Effets dévastateurs de la fronde

Le problème, c’est que Macron tient à orchestrer lui-même la polyphonie qui doit permettre de parler à tous les électorats. Sa relation avec François Bayrou tout au long du quinquennat en est la preuve. Ce n’est pas parce qu’on est l’allié du président qu’on obtient ce qu’on réclame. Encore moins quand on pèse si peu qu’En commun ! «Le président a été en première ligne pour voir les effets dévastateurs de la fronde sur François Hollande. Il ne laissera donc pas un millimètre de fronde dépasser dans sa majorité», lâche le conseiller d’un ministre de poids.

«Le coup de pression qu’il met sur l’assurance chômage, c’est un prétexte. Il lance en fait un avertissement à tous ceux qui font les cakes», affirme un député LREM très bien informé. Et c’est là que revoilà Darmanin !

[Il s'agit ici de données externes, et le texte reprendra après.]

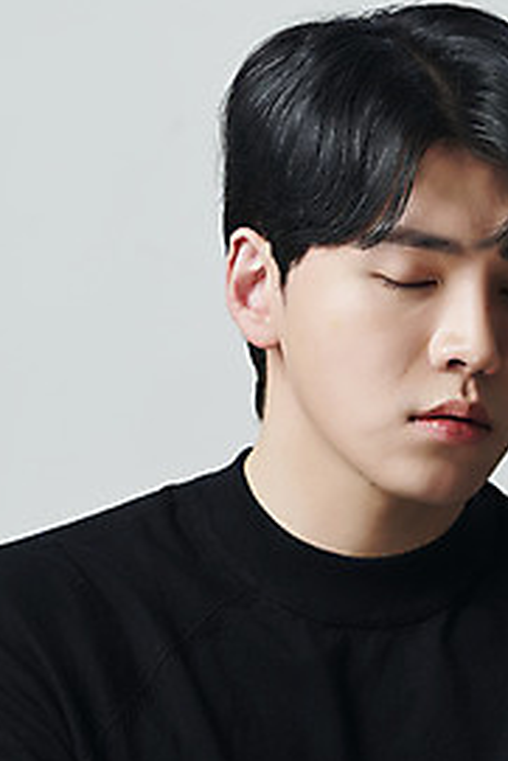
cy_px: 284
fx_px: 6088
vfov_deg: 7.1
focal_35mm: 288
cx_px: 330
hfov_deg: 4.8
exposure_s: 1/125
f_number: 7.1
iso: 64
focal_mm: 195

Dans le viseur du chef de l’Etat, il y a bien tous ceux «qui se ménagent une porte de sortie», explique ce député du premier cercle macroniste. Qui développe : «Les comportements d’auto-entrepeneurs à la

mémoire courte de certains au gouvernement, ça commence à sérieusement agacer. Ils ont tendance à oublier ce qu’ils doivent à Macron.» Et Macron, justement, compte bien le leur rappeler.